In the modern era, Chheharta gained prominence due to the contributions of Communist Party of India leaders Satya Pal Dang and Vimla Dang, who made it their home in the early 1950s. The couple played a pivotal role in shaping Chheharta’s socio-political landscape, dedicating their lives to public welfare and justice. Satya Pal Dang served as the first president of Chheharta municipality in 1953 and went on to become a key figure in Punjab’s political history. Under Vimla Dang’s leadership, Chheharta became the first place in Punjab to establish a creche for working-class women, setting a precedent for progressive community development.

==Present==
The town is now an industrial township with a large concentration of population. The Town attracts huge visitors on the occasion of Basant Panchmi in which the Old tradition of Kite Flying is still very common. The Crowd is enriched with people wearing yellow turbans which hold a significance to the spring festival. It is famous for Basant Panchmi which is a festival marking Spring season people living in Punjab. People from all over the Punjab visit and fly kites and offer prayers to their Guru .

==Rail==
Cheharta Railway Station is the first railway station while going towards Attari railway station.

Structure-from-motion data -

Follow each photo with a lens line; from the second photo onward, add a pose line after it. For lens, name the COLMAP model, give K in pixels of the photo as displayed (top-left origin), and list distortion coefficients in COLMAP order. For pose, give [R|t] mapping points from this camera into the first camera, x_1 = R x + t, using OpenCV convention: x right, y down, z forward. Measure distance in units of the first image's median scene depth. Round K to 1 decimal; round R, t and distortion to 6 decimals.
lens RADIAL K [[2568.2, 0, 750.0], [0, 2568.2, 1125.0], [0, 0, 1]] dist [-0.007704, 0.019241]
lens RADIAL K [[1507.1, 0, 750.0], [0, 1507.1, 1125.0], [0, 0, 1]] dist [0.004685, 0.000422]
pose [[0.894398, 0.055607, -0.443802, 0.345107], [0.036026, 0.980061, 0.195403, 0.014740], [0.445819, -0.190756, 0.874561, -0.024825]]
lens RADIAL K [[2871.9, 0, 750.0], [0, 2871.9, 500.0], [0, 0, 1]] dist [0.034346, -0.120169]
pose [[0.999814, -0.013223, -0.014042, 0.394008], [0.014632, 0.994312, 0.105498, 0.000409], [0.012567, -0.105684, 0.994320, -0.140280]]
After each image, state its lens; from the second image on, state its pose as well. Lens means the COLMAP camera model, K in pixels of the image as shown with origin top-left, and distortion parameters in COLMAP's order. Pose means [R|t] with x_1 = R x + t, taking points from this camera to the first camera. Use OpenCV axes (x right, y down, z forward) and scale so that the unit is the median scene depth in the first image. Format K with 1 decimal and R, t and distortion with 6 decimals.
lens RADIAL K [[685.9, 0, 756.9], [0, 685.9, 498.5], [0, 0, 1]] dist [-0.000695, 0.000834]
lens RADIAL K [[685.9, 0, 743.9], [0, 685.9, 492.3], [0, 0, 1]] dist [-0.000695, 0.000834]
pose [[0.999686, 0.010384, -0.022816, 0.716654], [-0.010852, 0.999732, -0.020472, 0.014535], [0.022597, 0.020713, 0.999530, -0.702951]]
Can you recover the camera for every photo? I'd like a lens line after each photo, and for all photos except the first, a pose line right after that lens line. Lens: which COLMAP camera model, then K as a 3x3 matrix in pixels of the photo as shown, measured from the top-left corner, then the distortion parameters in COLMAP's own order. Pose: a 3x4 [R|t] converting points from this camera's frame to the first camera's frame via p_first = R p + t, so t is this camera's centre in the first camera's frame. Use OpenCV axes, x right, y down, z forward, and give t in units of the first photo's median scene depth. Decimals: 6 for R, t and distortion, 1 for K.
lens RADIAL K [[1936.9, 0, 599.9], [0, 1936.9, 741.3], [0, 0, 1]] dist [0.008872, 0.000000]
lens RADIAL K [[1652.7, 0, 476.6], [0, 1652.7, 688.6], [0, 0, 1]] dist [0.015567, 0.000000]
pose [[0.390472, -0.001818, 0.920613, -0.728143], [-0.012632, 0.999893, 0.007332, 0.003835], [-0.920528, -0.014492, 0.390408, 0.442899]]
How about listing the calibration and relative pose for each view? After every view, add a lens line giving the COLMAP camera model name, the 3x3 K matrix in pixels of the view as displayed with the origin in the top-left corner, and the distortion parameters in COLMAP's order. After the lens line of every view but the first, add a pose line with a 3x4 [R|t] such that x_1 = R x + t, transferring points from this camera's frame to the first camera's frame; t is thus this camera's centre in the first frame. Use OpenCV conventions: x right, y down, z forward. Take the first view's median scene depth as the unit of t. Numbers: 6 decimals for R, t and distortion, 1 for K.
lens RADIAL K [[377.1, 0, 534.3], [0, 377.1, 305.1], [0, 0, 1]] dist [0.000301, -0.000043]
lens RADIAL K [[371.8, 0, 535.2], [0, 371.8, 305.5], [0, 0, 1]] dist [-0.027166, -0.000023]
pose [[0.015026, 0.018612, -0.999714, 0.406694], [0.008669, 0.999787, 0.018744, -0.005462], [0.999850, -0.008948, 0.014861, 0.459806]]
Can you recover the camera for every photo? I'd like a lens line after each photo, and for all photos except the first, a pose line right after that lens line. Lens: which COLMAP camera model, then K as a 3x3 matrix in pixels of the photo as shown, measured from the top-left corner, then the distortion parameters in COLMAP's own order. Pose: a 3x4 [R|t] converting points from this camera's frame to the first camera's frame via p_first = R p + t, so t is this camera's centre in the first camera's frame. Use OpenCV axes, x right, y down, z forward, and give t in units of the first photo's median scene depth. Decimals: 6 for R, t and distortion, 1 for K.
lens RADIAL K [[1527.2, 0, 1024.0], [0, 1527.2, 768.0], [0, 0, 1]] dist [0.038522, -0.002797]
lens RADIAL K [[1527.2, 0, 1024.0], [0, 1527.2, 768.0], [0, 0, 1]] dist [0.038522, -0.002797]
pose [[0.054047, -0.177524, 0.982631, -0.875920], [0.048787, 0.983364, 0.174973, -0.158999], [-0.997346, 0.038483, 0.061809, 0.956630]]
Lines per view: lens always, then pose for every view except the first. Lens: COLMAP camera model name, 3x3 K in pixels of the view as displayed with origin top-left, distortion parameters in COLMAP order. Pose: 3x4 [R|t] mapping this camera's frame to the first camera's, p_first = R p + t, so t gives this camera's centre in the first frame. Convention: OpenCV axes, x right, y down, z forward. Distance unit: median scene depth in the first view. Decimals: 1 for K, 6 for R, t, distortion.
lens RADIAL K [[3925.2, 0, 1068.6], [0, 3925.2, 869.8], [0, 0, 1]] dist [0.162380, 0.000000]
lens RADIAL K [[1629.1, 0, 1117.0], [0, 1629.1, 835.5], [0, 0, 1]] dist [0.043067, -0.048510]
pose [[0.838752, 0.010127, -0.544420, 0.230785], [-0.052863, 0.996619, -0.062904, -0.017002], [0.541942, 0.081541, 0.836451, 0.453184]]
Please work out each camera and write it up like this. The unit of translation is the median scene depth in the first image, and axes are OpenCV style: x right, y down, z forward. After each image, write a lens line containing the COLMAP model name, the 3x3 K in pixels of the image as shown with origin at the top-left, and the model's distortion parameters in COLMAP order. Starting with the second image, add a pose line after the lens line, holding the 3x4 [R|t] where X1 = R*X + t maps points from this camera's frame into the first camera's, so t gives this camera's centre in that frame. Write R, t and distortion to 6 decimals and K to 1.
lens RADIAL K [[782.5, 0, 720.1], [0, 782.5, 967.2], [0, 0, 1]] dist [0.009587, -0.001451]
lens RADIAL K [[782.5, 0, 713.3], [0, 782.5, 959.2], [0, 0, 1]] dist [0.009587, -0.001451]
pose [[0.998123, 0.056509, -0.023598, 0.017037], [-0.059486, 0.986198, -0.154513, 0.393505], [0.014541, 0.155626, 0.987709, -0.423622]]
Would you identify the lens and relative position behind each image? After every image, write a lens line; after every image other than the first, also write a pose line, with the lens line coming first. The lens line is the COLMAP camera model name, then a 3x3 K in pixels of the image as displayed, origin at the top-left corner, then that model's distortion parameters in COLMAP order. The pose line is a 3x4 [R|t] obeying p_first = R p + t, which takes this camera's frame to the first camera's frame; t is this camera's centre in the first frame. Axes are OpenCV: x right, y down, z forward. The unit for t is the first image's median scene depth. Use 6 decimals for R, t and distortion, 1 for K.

Problem to work on - Continue the text about Chheharta from its last sentence.

Task output -
It is famous for its historical Gurudwara. And is the main station for import and export with Pakistan.

It has 2 platforms. One is for passengers and other one is for freight train. Government has planned to construct 2 washing lines in this railway station.

The Town is well connected to the other parts of the state, being 4 km away from the Amritsar Junction railway station. Chheharta Railway Station is the main terminal station. The Railway Station operation is confined mainly to goods trains. It is heavily used to load and unload merchandise which earns it a monthly revenue of 9 crore. The Station meet the local demands with the help of Solitary passenger train Amritsar-Chheharta-Attari and Attari-Chheharta-Amritsar.
The Ministry of Railways have allocated Rs 60 crore for its infrastructure. The railway station will be developed into a satellite railway station.